Israeli researcher and professor Raphael Mechoulam has been a central figure in unraveling the mysteries of marijuana and the human brain for decades: In 1962 he isolated and identified THC. In 1988 he discovered an abundance of cannabinoid receptors in the human brain—in primitive areas that control motion and emotion, as well as in the frontal cortex, which influences perception and memory. Finally, in 1992 Mechoulam discovered a neurotransmitter with the same chemical structure as THC, confirming that our brains use cannabinoid receptors naturally.

Interestingly, this neurotransmitter was named anandamide for the Sanskrit word “ananda,” meaning bliss. It has important roles in governing mood, memory, sleep cycles and fertility, proving that pot is not life-threatening. In fact, very few fatalities have ever been attributed to pot overdose, and, according to a recent British study, a 155-pound person would have to consume 2.5 ounces of THC—not pot—to fatally overdo it. At worst, pot temporarily disrupts our bodies’ natural control over short-term memory production, anxiety and muscle coordination. Researchers suspect the lack of cannabinoid receptors in our brainstems accounts for the substance’s low toxicity, as it does not interfere with any critical body function.

Dollars and Sense
But pot and its prohibition sure do interfere with our economy. America’s misled and misplaced War on Drugs is a total financial fiasco.

Federal and state governments spend roughly $50 billion on it every year. While a significant portion of that money is spent fighting more threatening and dangerous drugs like cocaine and heroin, an astoundingly large portion of it goes toward cracking down on pot. In 2004, marijuana violations represented a whopping 44.2 percent of all drug arrests in the United States that year—and nearly 85 percent of those violations were for possession.
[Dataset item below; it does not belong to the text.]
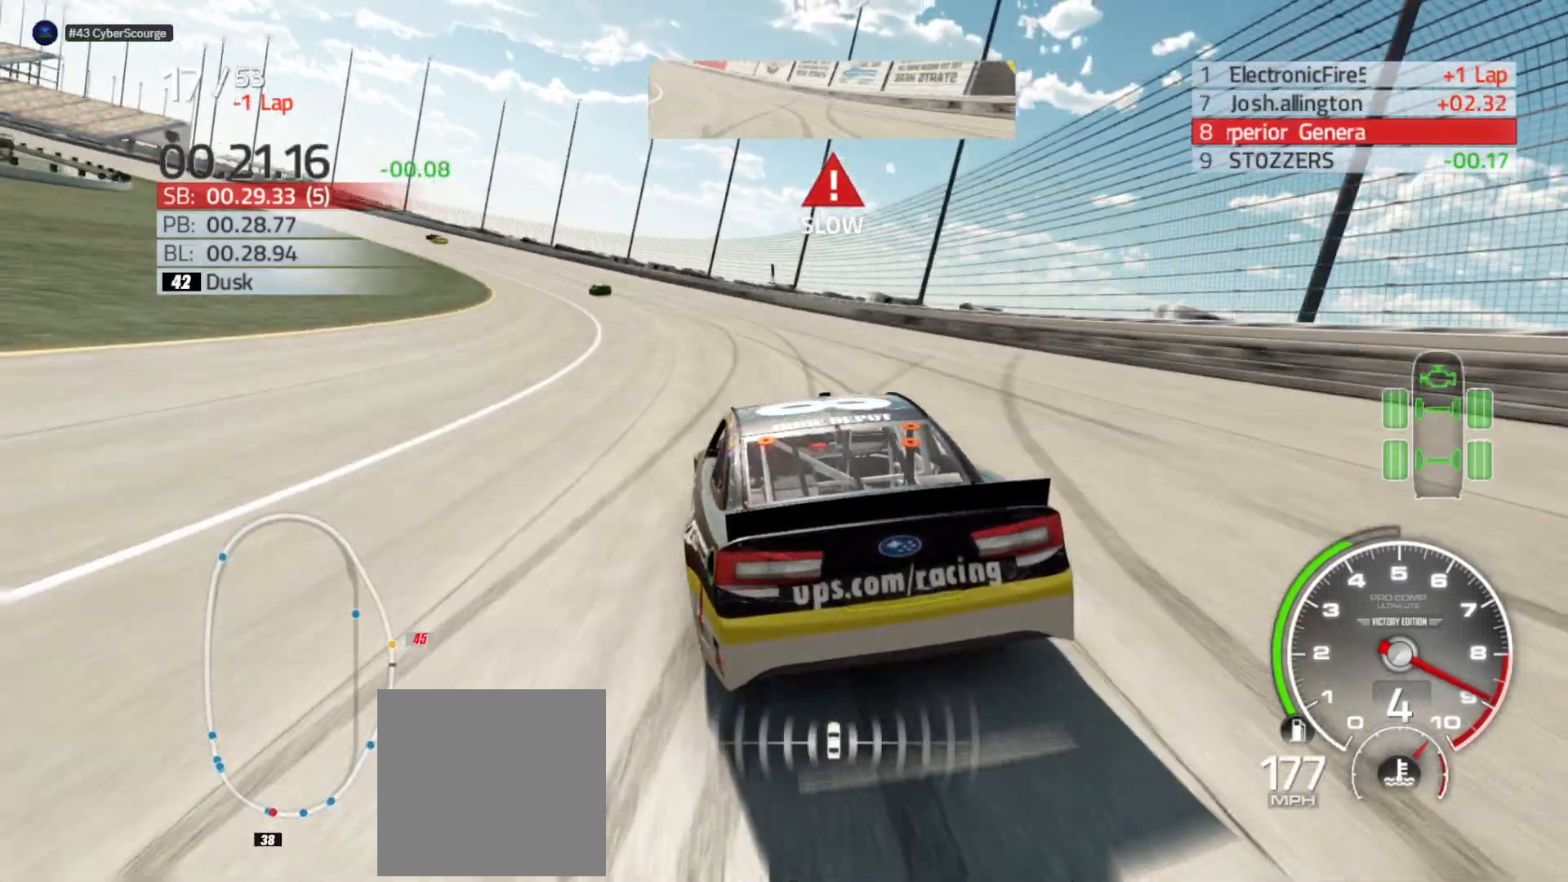
{"buttons": ["R2"], "left_stick": "left", "right_stick": "center", "events": []}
Consider the prison costs alone—heaps and heaps of money spent on locking up nonviolent people who, according to the 1972 National Commission on Marihuana and Drug Abuse, are pacified, not aggravated, by weed. Add to that countless other costs associated with police officers, court officers and foreign aid spent on curbing cannabis in other countries. Then think about how much money is removed from the underground economy—in urban settings and in growers’ hotbeds like Humboldt County, Calif.—by keeping marijuana illegal.
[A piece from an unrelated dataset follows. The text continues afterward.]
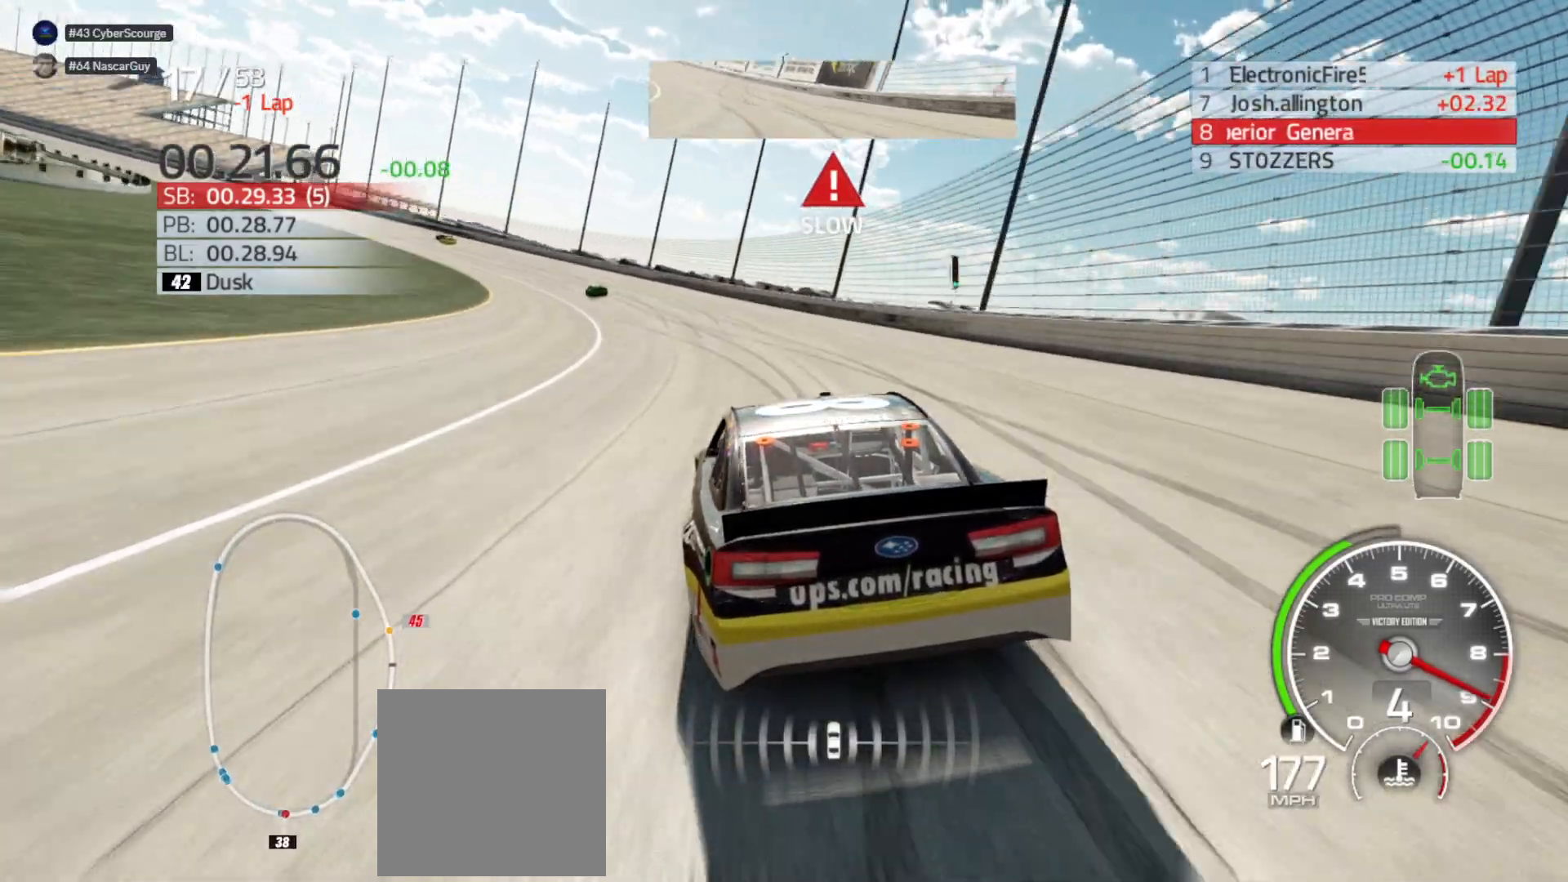
{"buttons": ["R2"], "left_stick": "left", "right_stick": "center", "events": []}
With such a huge price tag, you have to wonder, is it worth it? Can law enforcement ever put a cap on marijuana anyway? If pot isn’t really hurting anyone, why bother?

Especially with the likes of Sativex barreling toward the consumer market, a change in American marijuana legislation seems inevitable. While economic interests pushed hemp and marijuana into illegal territory 68 years ago, greenbacks may just be the thing to bring the green back today. After all, the international medical community is well aware of marijuana’s benefits, and pharmaceutical companies are not known for letting profits pass them by. As the oil crisis increasingly raises concern about petroleum-based products, perhaps hemp will once again be hailed as an environmental miracle. We can only hope that in the impending renaissance of weed, the mighty underdogs get a little credit for keeping it alive all this time.

2 Responses to “Hashing it Out: Cannabis and Control”

  1. SACK  wrote:

    but how bad is it for you to smoke or eat?

  2. John P. Walters  wrote:

    reefer madness!! Stop Bush from smoking dope!!